In der Friedrichshainer Marchlewskistraße soll eine Drei-Religionen-Kita für 135 Kinder errichtet werden. Entstehen soll das Gebäude auf dem Grundstück der evangelischen Kirchengemeinde St. Markus-Lazarus, es ist das bundesweit erste Projekt dieser Art. Die Initiatoren streben erste Bautätigkeiten zum Ende des Jahres an, doch es gibt auch Diskussionen mit der Anwohnerschaft.
© Visualisierungen: Förderverein Drei-Religionen-Kita-Haus
Text: Björn Leffler
Das Zusammenspiel dreier großer Weltreligionen ist in einer multikulturell geprägten Stadt wie Berlin ein häufiges Thema und findet offenbar mehr und mehr auch Eingang in die institutionelle Stadtentwicklung der Metropole.
Dies zeigt sich bereits durch das ambitionierte “House of One”-Projekt, welches seit mehr als zehn Jahren am Petriplatz in Berlin-Mitte geplant wird. Das „House of One“ soll der erste Sakralbau sein, in dem Juden, Christen und Muslime vereint unter einem Dach ihre Religion ausüben können.
Drei-Religionen-Kita soll in Friedrichshain entstehen
In Friedrichshain soll in den kommenden Jahren ein Projekt realisiert werden, welches dem “House of One”-Vorhaben in gewisser Weise ähnlich ist: Eine Drei-Religionen-Kita für insgesamt 135 Kinder. Es ist das bundesweit erste Projekt dieser Art.
Ab dem kommenden Jahr soll die religionsübergreifende Kindertagesstätte auf einem Grundstück der evangelischen Kirchengemeinde St. Markus-Lazarus in der Marchlewskistraße 40 entstehen. Das Grundstück liegt zentral im Comeniuskiez, etwa mittig zwischen S-Bahnhof Warschauer Straße, U-Bahnhof Frankfurter Tor, U-Bahnhof Weberwiese und Ostbahnhof.
11 Millionen Euro soll das ungewöhnliche Kita-Projekt kosten
Um das Kita-Projekt zu realisieren gab und gibt es eine enge Zusammenarbeit zwischen dem Verein zur Förderung der jüdischen Bildung und des jüdischen Lebens e.V. „Masorti“, dem evangelischen Kirchenkreisverband für Kindertageseinrichtungen Berlin Mitte-Nord sowie dem muslimischen Zentrum Berlin.
Der Bau soll nach der derzeitigen Planung etwa 11 Millionen Euro kosten. Die Finanzierung soll durch Mittel aus dem Kitaausbauprogramm, durch die Senatsverwaltung für Kultur und Gesellschaftlichen Zusammenhalt, durch die Aktion Mensch sowie durch Eigenmittel der Trägerorganisationen erfolgen. Die Projektinitiatoren wollen bis Ende des Jahres mit ersten bauvorbereitenden Maßnahmen beginnen.

▸ AUFGABENZIEL 1
Suche in den Datensätzen jede Zeile heraus, die die Zeichenfolge „kern“ enthält, und gib diese Zeilen unverändert wieder.
Die Datensätze haben mit dem Artikel nichts zu tun.

▸ ÜBUNGSDATEN

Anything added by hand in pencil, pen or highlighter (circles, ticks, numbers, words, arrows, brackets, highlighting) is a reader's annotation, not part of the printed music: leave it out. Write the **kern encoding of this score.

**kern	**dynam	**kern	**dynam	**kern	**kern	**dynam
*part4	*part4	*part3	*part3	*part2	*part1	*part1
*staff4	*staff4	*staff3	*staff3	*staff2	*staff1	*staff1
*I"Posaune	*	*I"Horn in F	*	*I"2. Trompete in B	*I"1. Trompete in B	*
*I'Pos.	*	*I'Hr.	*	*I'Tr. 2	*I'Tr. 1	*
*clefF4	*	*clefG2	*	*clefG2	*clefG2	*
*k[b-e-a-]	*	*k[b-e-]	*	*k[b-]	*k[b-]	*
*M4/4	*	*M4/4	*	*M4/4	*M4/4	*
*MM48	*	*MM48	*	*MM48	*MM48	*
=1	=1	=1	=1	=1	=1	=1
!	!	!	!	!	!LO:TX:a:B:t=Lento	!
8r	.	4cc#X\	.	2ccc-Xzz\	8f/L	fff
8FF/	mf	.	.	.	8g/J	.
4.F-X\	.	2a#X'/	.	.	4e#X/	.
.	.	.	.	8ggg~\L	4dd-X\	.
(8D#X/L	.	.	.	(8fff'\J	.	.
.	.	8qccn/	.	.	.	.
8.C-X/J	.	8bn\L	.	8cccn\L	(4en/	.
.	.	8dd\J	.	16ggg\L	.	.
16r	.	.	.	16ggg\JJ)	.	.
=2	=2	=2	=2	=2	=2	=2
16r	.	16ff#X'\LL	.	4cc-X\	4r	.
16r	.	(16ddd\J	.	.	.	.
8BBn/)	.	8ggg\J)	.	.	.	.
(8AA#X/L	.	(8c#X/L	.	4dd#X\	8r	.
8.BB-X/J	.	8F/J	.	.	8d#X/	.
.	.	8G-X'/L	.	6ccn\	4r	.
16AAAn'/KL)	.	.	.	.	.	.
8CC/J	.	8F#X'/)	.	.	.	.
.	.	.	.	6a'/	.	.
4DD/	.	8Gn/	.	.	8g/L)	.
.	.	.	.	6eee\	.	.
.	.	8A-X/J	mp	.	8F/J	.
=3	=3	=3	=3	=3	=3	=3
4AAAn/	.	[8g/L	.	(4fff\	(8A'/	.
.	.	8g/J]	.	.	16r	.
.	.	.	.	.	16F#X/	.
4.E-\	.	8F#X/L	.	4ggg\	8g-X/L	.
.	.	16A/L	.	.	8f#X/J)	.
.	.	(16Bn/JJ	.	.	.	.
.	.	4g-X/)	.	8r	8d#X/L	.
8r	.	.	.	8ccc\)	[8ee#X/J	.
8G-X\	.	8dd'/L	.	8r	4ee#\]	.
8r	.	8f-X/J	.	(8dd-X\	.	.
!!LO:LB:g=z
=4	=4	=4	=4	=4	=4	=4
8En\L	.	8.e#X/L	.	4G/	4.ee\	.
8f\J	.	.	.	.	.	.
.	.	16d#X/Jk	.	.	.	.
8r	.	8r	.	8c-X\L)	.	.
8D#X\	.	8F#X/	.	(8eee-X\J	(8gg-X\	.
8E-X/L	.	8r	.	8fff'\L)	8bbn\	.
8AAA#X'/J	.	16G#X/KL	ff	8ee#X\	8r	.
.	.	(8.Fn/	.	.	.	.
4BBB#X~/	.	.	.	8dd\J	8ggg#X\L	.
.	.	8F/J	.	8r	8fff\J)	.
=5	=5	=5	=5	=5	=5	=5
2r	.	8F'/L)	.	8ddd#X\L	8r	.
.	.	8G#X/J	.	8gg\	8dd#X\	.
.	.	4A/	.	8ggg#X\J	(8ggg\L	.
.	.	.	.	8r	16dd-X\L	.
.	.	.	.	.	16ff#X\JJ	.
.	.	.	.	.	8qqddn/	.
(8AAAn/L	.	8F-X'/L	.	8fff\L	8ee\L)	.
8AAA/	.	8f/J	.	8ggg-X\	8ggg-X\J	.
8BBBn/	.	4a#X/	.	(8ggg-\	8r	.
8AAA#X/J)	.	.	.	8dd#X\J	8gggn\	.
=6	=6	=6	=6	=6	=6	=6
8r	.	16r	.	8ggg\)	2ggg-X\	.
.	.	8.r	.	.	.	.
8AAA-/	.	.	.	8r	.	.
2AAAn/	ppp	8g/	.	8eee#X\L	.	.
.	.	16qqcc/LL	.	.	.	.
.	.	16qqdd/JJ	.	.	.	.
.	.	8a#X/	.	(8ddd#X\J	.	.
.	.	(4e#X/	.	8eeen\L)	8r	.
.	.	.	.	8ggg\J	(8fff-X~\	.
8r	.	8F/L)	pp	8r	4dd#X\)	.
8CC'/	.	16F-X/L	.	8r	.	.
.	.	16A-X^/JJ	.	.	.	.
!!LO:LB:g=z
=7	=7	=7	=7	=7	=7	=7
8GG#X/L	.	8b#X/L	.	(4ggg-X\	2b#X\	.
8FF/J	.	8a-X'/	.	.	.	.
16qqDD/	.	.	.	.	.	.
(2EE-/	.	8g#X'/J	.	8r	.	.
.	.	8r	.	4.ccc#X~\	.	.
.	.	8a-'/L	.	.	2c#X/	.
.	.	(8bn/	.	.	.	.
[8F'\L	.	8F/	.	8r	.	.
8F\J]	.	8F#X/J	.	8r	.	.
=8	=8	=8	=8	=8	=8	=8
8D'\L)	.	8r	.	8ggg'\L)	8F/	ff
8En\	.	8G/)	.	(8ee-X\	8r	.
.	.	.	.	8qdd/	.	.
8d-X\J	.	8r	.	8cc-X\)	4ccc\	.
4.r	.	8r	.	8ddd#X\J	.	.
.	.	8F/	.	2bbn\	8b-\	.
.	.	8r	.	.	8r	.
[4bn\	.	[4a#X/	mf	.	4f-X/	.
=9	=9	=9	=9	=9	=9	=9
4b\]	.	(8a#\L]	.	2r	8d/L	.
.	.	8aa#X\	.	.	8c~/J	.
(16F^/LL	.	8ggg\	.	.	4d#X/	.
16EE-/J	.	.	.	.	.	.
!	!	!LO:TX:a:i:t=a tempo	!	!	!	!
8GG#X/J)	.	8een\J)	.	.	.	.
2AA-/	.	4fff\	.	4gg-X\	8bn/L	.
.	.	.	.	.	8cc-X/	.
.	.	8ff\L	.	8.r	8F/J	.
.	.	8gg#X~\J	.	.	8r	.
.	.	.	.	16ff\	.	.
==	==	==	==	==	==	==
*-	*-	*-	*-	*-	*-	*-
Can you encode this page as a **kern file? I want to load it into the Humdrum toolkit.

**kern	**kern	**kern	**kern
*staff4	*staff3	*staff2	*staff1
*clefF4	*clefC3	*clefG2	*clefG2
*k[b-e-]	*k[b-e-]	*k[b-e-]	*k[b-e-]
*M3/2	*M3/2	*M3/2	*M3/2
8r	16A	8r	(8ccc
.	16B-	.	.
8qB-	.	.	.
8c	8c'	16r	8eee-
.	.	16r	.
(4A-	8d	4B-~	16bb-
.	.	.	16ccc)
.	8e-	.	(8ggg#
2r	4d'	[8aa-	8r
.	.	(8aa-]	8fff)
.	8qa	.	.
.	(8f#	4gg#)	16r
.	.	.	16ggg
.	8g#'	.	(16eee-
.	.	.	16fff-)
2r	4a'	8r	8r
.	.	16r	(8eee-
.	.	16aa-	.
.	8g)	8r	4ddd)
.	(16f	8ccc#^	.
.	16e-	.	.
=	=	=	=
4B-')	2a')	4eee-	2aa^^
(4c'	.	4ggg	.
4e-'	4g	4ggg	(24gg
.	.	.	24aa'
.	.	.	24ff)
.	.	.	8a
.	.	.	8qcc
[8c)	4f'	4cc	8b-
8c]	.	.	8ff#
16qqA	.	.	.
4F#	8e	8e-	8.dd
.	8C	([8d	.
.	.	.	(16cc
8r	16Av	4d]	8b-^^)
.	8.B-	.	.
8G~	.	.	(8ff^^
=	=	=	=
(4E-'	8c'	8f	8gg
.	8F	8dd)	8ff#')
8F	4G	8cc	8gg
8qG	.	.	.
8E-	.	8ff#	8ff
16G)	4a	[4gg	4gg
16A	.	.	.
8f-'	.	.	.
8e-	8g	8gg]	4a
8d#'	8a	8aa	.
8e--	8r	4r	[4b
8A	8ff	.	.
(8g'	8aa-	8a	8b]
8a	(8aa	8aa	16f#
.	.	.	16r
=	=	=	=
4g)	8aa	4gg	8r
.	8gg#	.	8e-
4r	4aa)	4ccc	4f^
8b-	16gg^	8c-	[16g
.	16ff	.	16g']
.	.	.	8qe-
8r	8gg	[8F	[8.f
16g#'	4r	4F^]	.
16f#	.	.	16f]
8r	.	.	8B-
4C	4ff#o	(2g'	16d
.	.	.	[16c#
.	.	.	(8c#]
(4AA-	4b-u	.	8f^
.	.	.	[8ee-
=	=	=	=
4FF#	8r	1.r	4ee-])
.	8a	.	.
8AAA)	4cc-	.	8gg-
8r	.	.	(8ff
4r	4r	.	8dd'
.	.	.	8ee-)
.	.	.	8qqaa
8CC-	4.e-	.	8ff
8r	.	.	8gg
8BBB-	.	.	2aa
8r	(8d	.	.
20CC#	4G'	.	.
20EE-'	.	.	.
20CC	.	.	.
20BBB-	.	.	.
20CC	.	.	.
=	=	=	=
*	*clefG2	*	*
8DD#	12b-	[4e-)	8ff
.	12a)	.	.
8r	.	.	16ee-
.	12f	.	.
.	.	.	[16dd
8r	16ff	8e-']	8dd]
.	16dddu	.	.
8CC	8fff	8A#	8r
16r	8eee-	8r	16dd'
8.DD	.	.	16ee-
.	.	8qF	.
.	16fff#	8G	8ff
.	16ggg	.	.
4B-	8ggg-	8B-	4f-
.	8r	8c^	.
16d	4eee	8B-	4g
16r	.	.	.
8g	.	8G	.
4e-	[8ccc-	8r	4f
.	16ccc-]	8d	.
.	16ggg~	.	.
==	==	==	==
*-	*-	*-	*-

▸ AUFGABENZIEL 2
Aktualisiere den Artikel über die Drei-Religionen-Kita ab den Worten „11 Millionen Euro soll“ bis einschließlich „bauvorbereitenden Maßnahmen beginnen.“, indem du „Kita-Projekt“ durch „Bauvorhaben“ ersetzt, und gib diesen Abschnitt aus.

▸ VOLLSTÄNDIGE LÖSUNG 1
Anything added by hand in pencil, pen or highlighter (circles, ticks, numbers, words, arrows, brackets, highlighting) is a reader's annotation, not part of the printed music: leave it out. Write the **kern encoding of this score.
**kern	**dynam	**kern	**dynam	**kern	**kern	**dynam
Can you encode this page as a **kern file? I want to load it into the Humdrum toolkit.
**kern	**kern	**kern	**kern

▸ VOLLSTÄNDIGE LÖSUNG 2
11 Millionen Euro soll das ungewöhnliche Bauvorhaben kosten
Um das Bauvorhaben zu realisieren gab und gibt es eine enge Zusammenarbeit zwischen dem Verein zur Förderung der jüdischen Bildung und des jüdischen Lebens e.V. „Masorti“, dem evangelischen Kirchenkreisverband für Kindertageseinrichtungen Berlin Mitte-Nord sowie dem muslimischen Zentrum Berlin.
Der Bau soll nach der derzeitigen Planung etwa 11 Millionen Euro kosten. Die Finanzierung soll durch Mittel aus dem Kitaausbauprogramm, durch die Senatsverwaltung für Kultur und Gesellschaftlichen Zusammenhalt, durch die Aktion Mensch sowie durch Eigenmittel der Trägerorganisationen erfolgen. Die Projektinitiatoren wollen bis Ende des Jahres mit ersten bauvorbereitenden Maßnahmen beginnen.